This advice column offers opinions about the peskier aspects of working in the nonprofit sector.
Sexual relationships between clients and providers? NO!
I'm a nonprofit exec and I'd like to air a grave concern. I'm not writing to be scandalous. I'm writing because I faced a situation 15 years ago that I didn't know how to handle. I had no one to ask for advice and I didn't tell anyone about the situation, which I've always regretted.

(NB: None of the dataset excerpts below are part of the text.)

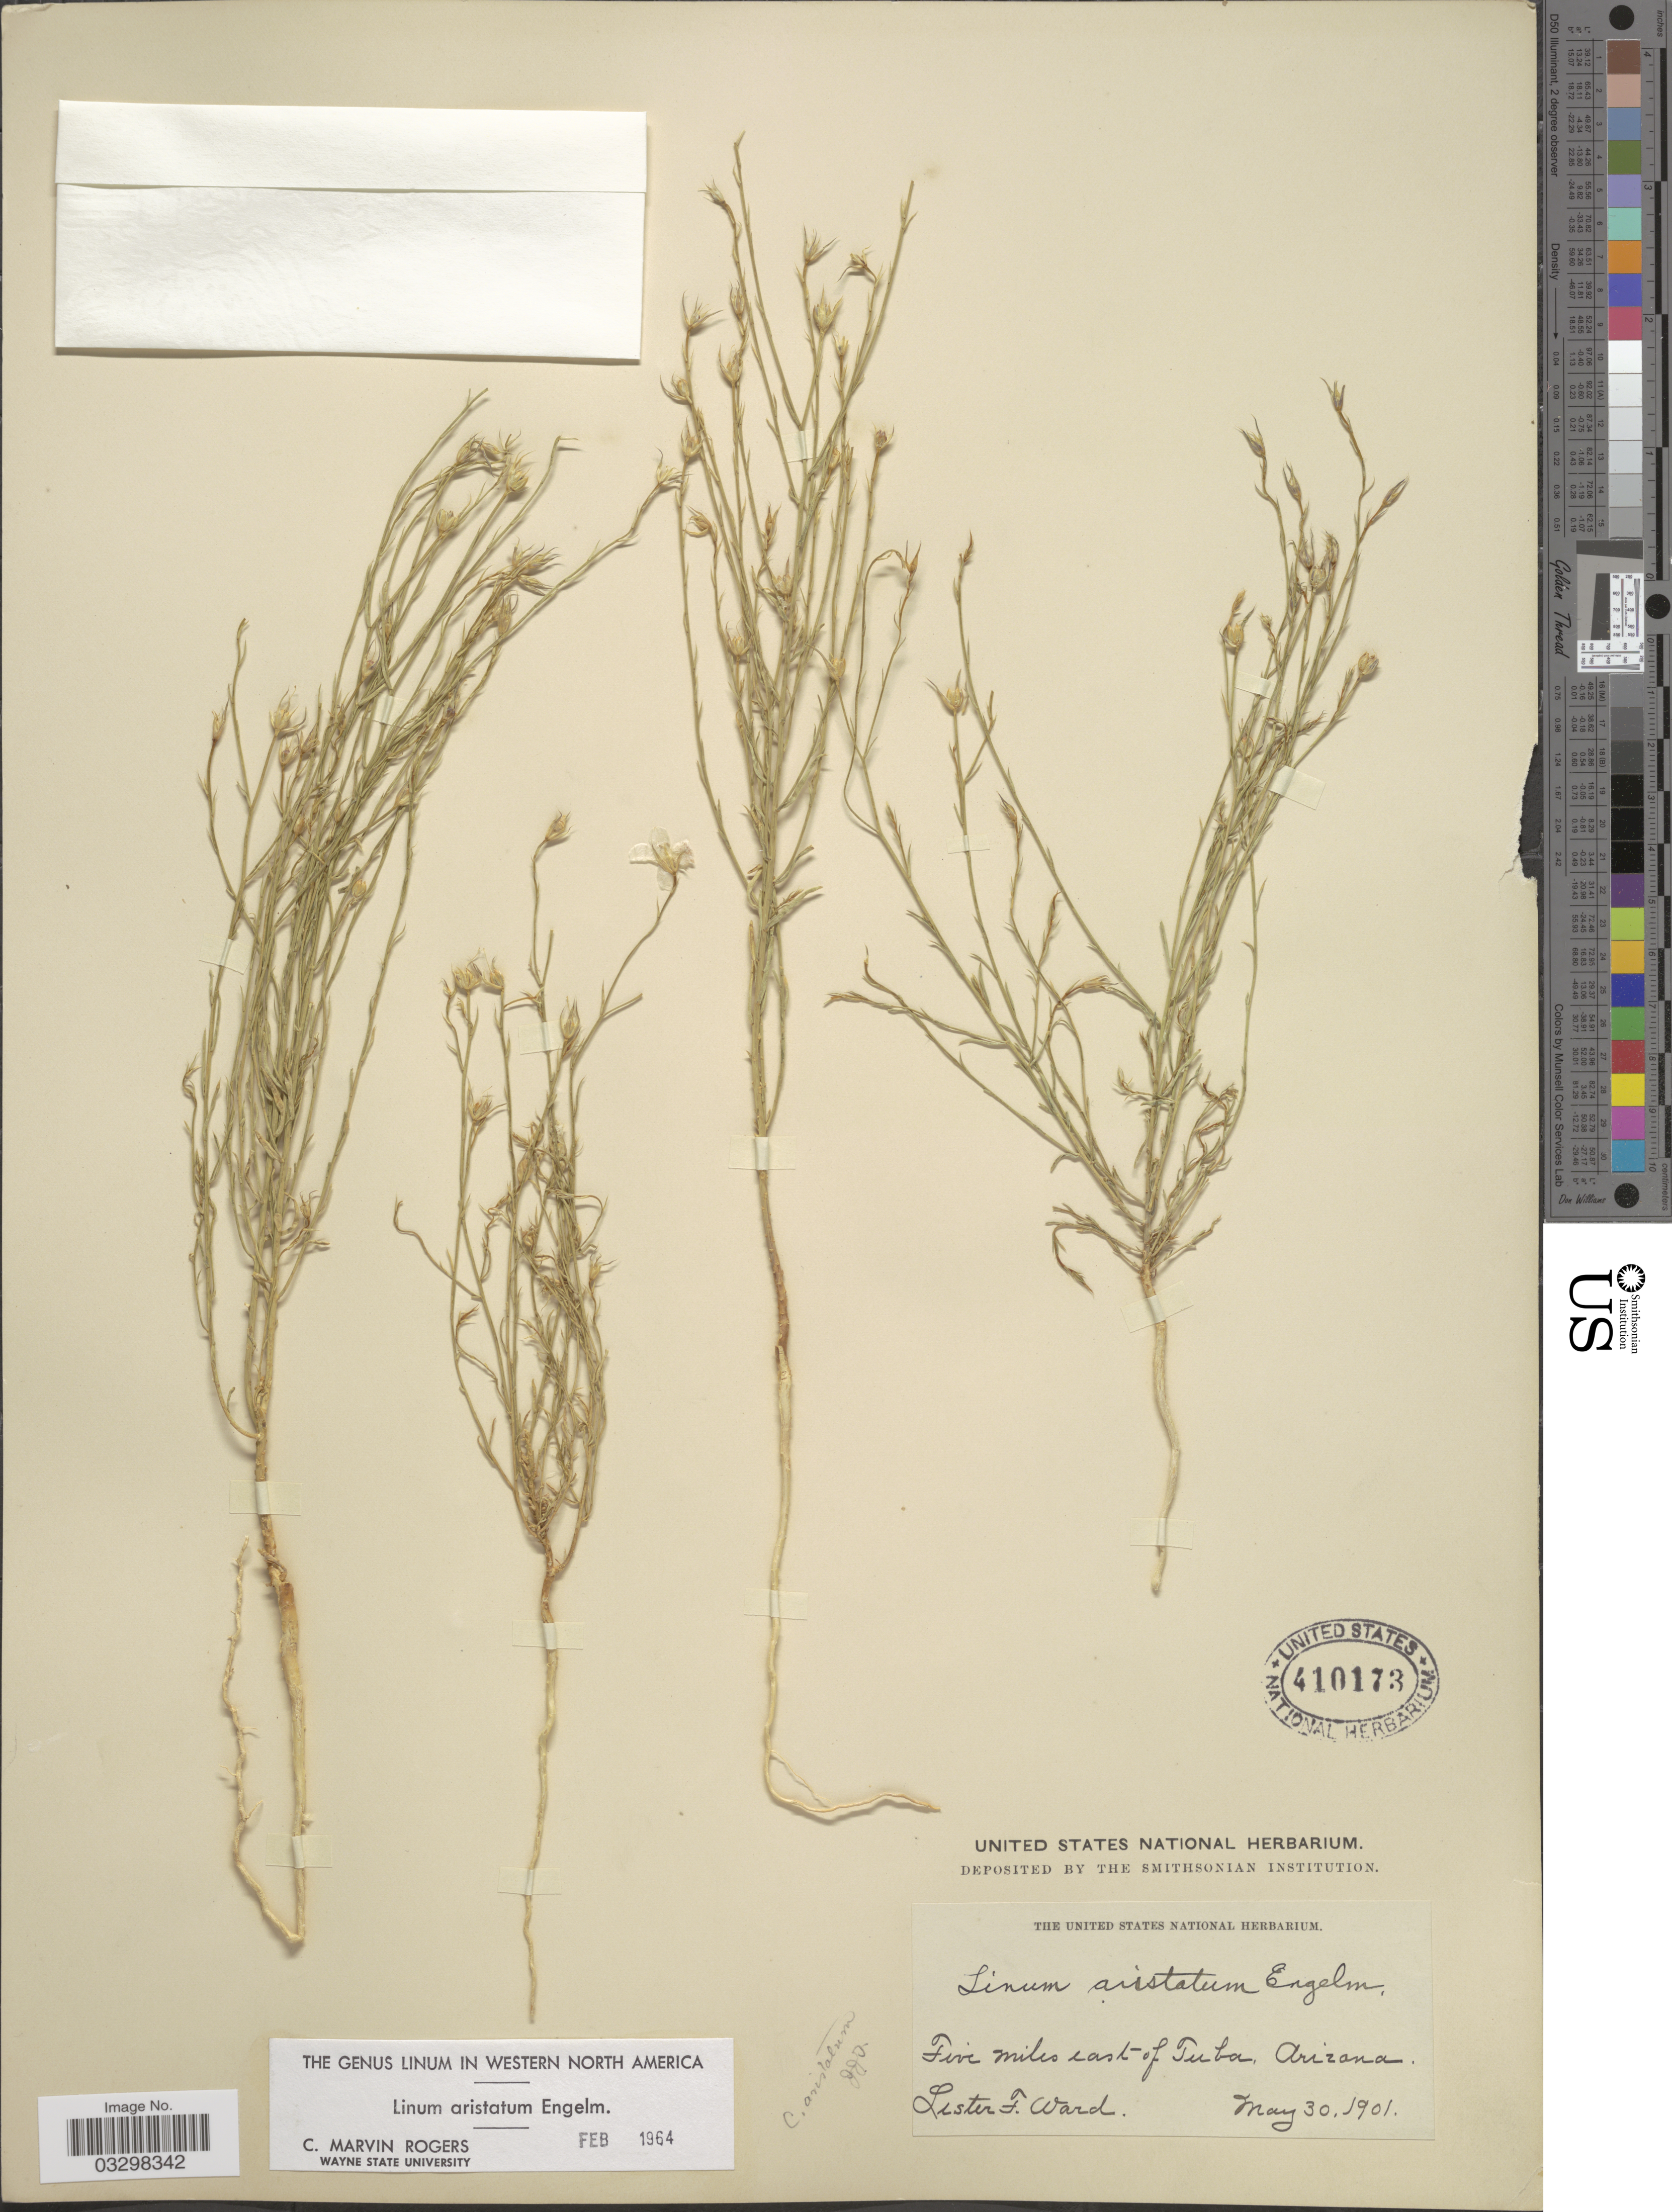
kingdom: Plantae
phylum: Tracheophyta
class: Magnoliopsida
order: Malpighiales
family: Linaceae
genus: Linum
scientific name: Linum aristatum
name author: Engelm.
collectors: L. F. Ward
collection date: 1901-05-30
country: United States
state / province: Arizona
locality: Five miles east of Tuba.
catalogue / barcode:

At the time, I was 18 and working my way through school with my first quasi-professional job. I was a resident staff member at a shelter for adults with developmental delays. Our staff social worker (and my supervisor) confided in me that she had become sexually involved with a resident and was pregnant. She was in tears when she told me that she'd already confessed to her husband and had just quit her job. She said she planned to terminate the pregnancy and try to save her marriage. I was clearly and profoundly shocked. Based on my horrified reaction, it was a short conversation.
I’m ashamed to say that I did nothing about the situation. I really didn’t know what to do or who to contact. She provided no forwarding contact info and I haven't spoken with her since — nor can I find her today through the usual social channels.
Do you think illicit relationships between providers and clients are at all common? If so, perhaps your advice could help another inexperienced new professional.
Kathryn says ...
I feel your pain, friend. It's hard to look back and know you've done the wrong thing, even if it was due to inexperience or lack of training and guidance.
So, here's my advice.
First, forgive yourself. You didn't know what to do because your employer failed to properly prepare you. Being a houseparent is a difficult and demanding job and you deserved to be thoroughly trained and supported.
Moving forward, you clearly don't know where this troubled and criminal woman is or how to right the wrong from so long ago. You could go to the police, but I don't know if they'd follow up. Do check it out, though, if that seems right to you. (Of course, this is not legal advice — just my thinking on the matter.) Either way, remember that you're not 18 anymore. If this scenario ever comes up again, don’t make the same mistake again or you'll be a culpable part of the problem.
Next, never excuse the predatory actions of a provider against a vulnerable child or adult. Never. Ever. Period. Done. Should you experience a similar situation again, immediately notify both law enforcement and adult protective services in your state. This reporting is your legal and moral responsibility: you must report the abuse, or suspected abuse, of children and vulnerable adults.
If the police and/or APS fail to do their legal duty and intervene, then call the press. People like your former colleague must be outed and they must be stopped.
Illicit relationships between clients and providers are serious. They're illegal and just plain wrong. They're akin to the teacher as predator. Or the priest. Or the police officer. It's power against vulnerability. This social worker should have been reported, lost her license and been tried in court. Who cares if she saved her marriage or how she felt? She preyed on a young adult in her care, who was likely damaged forever by the experience.
Others have shared similar scenarios with me. So, unfortunately, these relationships aren't unheard of — although thankfully they're rare. Every one of us must stand up and speak out the very second we become aware of this sort of behavior. The sickening conduct of a few taints us all and certainly harms those who expect, deserve and usually receive our best, most thoughtful and ethical care.
Thanks for being brave enough to air your experience.